#### What is needed
Where the records below show a line containing "Click below to", start copying; end with the line containing "Fax: 02870 353037", and copy it too.

#### Input
>>>>>

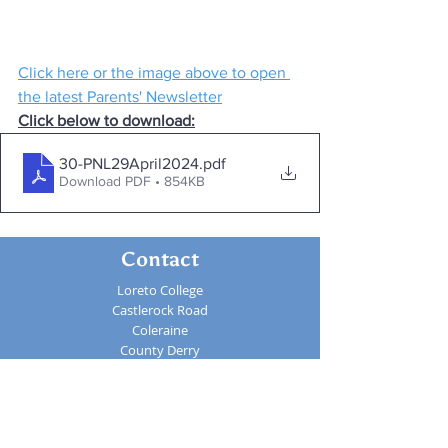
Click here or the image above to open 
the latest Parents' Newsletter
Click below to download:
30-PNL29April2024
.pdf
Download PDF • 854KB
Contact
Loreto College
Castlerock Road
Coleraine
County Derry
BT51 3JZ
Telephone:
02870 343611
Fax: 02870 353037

<<<<<
>>>>>

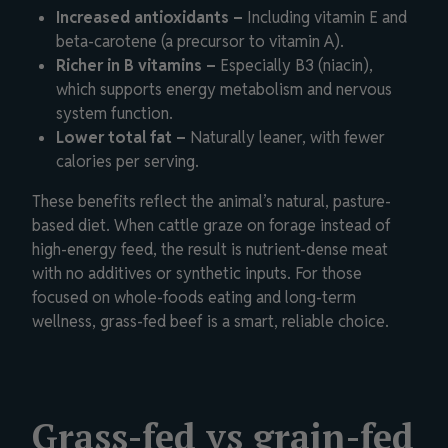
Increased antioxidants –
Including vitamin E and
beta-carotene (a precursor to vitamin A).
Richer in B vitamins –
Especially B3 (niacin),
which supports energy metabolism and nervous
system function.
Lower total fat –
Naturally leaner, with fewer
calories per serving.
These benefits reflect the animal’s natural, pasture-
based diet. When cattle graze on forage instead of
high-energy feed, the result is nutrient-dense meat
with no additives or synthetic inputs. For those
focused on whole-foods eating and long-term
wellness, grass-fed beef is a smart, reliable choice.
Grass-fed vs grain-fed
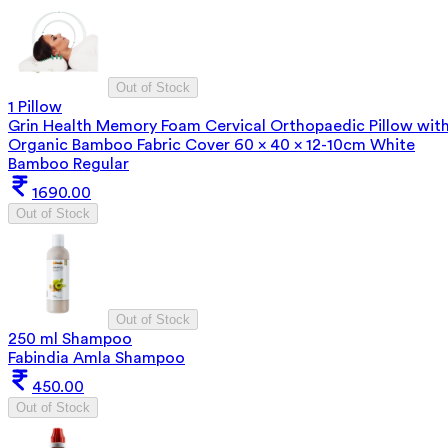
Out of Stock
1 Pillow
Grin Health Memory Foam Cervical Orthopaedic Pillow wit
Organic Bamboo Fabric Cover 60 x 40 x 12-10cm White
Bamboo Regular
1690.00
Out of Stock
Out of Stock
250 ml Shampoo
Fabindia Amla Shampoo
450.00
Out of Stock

<<<<<

#### Final answer
Click below to download:
30-PNL29April2024
.pdf
Download PDF • 854KB
Contact
Loreto College
Castlerock Road
Coleraine
County Derry
BT51 3JZ
Telephone:
02870 343611
Fax: 02870 353037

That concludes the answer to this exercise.